Değer yargılarımızın, toplumca önemli kıldıklarımızın yozlaştığına hatta bazı çevrelerce özellikle yozlaştırılıp toplumsal hafızalardan silinmek istendiğine artık iyice şahit olmaya başladık.
Bu çevrelerin yeni görevi belli oldu.
Bu zatlar şimdi milli mücadele dönemini gündeme getirip bu kavramın içini boşaltma gayretine girişmeye başladılar.
Neymiş efendim?
Kurtuluş Savaşı denmesi yanlışmış.
Büyük bir hata yapılıyormuş. Çünkü bu Türklerin kendinden olmayan hemen herkesten kurtulduğu anlamına geliyormuş.
Neymiş efendim?
Milli Mücadele denmesi de kabul edilemezmiş çünkü milli denerek diğer etnik kimlikleri de Türkleştirme yoluna gidiliyormuş.
Peki ne denecekmiş?
İstiklal Savaşı.
Söylenmesi gereken buymuş.
Çünkü bu muhteremlere göre bu sözcük ile Türkiye Cumhuriyeti’nde varolan tüm etnik gruplar bütünleşiyor, sadece Türkler olarak değil topyekun bir mücadele verildiği ortaya konuyormuş.

### [Gösterilen veriler]
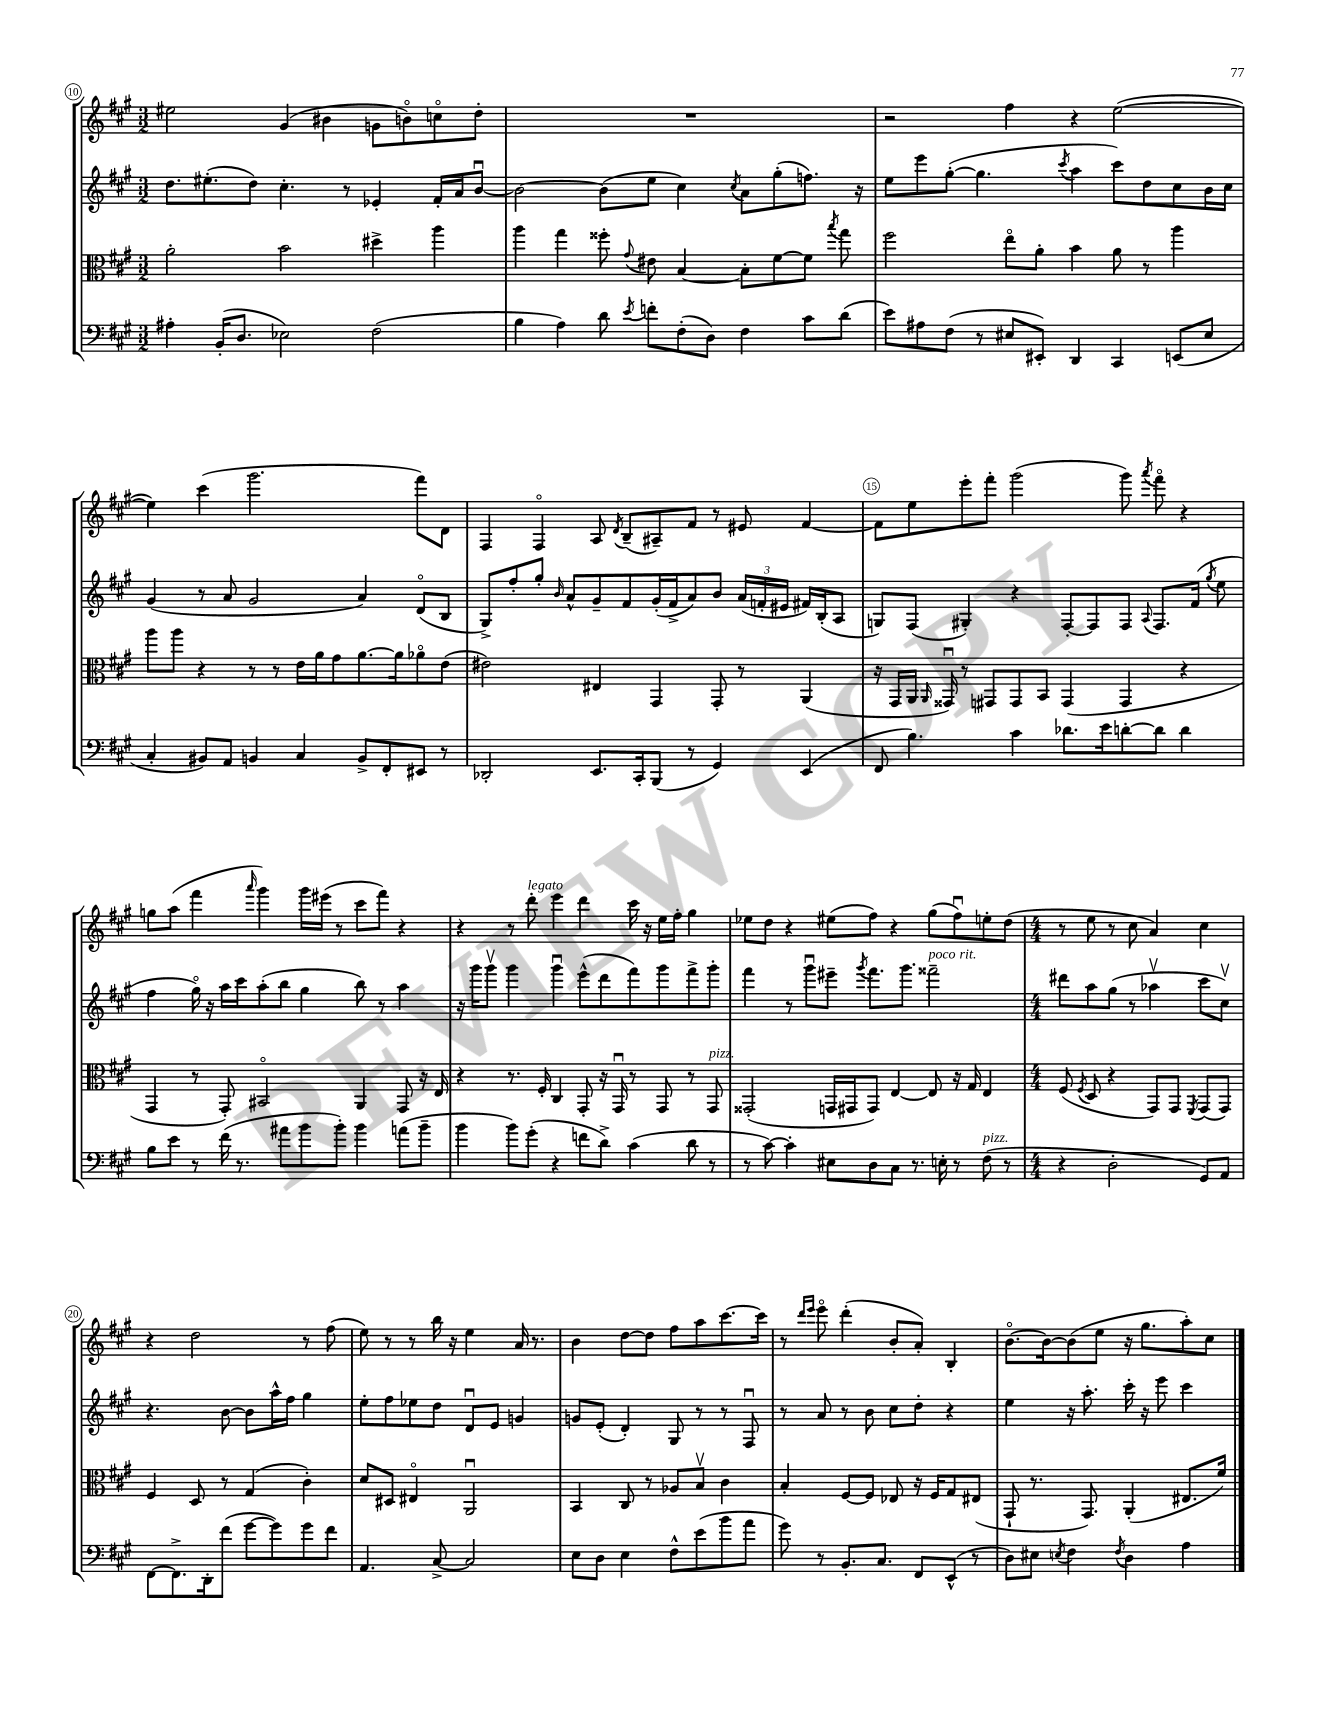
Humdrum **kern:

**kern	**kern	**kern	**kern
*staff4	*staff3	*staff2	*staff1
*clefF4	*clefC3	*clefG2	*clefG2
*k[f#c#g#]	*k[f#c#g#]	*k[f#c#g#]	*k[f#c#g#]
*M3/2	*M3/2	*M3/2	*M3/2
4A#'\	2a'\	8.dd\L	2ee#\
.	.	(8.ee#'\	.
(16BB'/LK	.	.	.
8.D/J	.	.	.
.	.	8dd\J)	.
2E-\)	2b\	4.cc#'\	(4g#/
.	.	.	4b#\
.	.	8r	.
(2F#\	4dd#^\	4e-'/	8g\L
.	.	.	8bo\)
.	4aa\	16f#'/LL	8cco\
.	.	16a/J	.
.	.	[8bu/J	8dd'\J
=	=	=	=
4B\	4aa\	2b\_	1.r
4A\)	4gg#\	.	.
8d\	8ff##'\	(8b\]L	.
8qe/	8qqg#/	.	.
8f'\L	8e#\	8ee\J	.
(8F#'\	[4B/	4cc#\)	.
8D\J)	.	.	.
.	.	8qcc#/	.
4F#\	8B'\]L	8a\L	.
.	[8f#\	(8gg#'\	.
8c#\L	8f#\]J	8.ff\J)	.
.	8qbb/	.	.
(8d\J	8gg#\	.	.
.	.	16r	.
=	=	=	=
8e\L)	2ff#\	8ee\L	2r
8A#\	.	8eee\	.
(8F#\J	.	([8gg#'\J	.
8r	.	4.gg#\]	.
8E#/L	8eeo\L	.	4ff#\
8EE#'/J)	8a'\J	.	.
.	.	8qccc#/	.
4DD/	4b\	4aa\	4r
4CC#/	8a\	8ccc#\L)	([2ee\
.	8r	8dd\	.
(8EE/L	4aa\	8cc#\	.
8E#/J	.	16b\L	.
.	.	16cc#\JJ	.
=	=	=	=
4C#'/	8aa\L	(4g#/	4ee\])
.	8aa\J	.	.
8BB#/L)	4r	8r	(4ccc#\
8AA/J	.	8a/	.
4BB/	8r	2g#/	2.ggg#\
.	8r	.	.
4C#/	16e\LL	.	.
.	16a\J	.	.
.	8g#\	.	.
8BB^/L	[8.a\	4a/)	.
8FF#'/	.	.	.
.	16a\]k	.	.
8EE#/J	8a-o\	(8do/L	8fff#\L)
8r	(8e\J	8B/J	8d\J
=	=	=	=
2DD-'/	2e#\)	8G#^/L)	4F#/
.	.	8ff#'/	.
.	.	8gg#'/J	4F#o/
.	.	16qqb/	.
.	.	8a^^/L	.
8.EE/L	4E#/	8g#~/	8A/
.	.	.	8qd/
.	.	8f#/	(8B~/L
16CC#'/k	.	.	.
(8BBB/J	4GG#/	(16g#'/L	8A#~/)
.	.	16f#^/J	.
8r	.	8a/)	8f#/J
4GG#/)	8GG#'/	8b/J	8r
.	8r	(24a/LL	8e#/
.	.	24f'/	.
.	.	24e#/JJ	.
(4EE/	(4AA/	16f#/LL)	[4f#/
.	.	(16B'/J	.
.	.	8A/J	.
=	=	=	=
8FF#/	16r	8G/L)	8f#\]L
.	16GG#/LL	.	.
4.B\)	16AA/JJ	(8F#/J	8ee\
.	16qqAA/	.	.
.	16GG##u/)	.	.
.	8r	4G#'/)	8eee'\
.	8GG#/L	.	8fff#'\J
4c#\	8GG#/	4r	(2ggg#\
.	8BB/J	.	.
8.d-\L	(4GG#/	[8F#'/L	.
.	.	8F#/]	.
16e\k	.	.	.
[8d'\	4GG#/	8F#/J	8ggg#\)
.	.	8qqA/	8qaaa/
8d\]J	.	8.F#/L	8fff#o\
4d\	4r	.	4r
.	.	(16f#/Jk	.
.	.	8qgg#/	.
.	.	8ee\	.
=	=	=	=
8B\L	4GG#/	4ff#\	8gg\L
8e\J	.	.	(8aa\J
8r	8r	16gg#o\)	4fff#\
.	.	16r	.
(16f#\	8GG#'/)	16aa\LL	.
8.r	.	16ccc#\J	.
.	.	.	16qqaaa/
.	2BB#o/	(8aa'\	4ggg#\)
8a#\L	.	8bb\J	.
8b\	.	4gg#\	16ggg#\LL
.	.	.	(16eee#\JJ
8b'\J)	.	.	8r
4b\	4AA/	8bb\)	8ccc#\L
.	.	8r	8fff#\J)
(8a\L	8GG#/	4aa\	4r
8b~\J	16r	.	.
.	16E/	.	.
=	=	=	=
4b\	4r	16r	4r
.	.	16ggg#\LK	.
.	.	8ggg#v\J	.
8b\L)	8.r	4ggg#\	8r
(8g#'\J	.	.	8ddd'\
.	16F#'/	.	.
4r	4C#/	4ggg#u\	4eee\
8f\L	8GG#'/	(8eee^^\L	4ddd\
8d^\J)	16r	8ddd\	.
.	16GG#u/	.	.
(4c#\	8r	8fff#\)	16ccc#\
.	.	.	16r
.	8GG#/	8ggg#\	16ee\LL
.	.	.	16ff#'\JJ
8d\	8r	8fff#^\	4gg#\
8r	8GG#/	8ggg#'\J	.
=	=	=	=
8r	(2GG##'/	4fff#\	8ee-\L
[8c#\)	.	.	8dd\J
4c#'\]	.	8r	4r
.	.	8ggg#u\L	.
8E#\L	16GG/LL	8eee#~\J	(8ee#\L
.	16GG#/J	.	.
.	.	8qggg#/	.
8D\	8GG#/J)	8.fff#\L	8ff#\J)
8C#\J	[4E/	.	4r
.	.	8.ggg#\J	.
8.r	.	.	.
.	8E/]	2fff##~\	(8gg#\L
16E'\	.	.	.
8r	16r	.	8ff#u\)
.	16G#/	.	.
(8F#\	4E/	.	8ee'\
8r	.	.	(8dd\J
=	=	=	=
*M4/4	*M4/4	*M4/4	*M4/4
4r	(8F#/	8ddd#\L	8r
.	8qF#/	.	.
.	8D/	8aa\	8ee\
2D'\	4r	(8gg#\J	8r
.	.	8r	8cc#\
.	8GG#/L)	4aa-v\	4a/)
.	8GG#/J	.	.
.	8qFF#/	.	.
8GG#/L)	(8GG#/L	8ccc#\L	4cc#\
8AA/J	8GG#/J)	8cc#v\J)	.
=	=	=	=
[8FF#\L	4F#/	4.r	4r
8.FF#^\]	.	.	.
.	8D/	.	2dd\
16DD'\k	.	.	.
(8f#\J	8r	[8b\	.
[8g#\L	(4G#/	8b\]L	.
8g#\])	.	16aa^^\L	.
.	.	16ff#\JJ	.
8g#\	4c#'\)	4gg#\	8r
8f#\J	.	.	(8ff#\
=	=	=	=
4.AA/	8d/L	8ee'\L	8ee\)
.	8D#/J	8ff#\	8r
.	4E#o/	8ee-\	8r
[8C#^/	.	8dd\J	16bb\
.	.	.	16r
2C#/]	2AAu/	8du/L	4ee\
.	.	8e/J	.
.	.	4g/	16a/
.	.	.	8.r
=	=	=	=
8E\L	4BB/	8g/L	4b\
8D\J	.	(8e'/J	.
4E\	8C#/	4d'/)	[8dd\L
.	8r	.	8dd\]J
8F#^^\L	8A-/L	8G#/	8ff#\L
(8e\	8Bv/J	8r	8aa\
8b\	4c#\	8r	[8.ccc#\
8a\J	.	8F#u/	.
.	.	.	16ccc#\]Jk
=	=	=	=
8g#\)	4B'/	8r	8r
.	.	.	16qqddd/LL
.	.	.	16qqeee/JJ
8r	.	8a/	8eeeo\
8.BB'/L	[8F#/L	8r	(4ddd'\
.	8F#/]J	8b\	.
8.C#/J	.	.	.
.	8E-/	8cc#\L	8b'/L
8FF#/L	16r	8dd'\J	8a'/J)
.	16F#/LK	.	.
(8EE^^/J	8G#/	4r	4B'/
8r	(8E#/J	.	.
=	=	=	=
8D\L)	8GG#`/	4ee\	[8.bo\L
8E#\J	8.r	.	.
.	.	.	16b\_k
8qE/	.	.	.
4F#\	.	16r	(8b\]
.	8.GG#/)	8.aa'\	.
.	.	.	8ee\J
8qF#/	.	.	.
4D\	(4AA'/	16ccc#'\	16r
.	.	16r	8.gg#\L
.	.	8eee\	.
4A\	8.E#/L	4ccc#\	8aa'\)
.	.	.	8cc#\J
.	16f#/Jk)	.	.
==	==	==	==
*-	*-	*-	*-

### [Alıştırma amacı]
Kurtuluş Savaşı adlandırmasını tartışan metinden alınan şu cümleyi İngilizceye çevirin: "Bu zatlar şimdi milli mücadele dönemini gündeme getirip bu kavramın içini boşaltma gayretine girişmeye başladılar."

### [Doğru yanıt]
These gentlemen have now begun to bring up the period of the national struggle and set about trying to empty this concept of its meaning.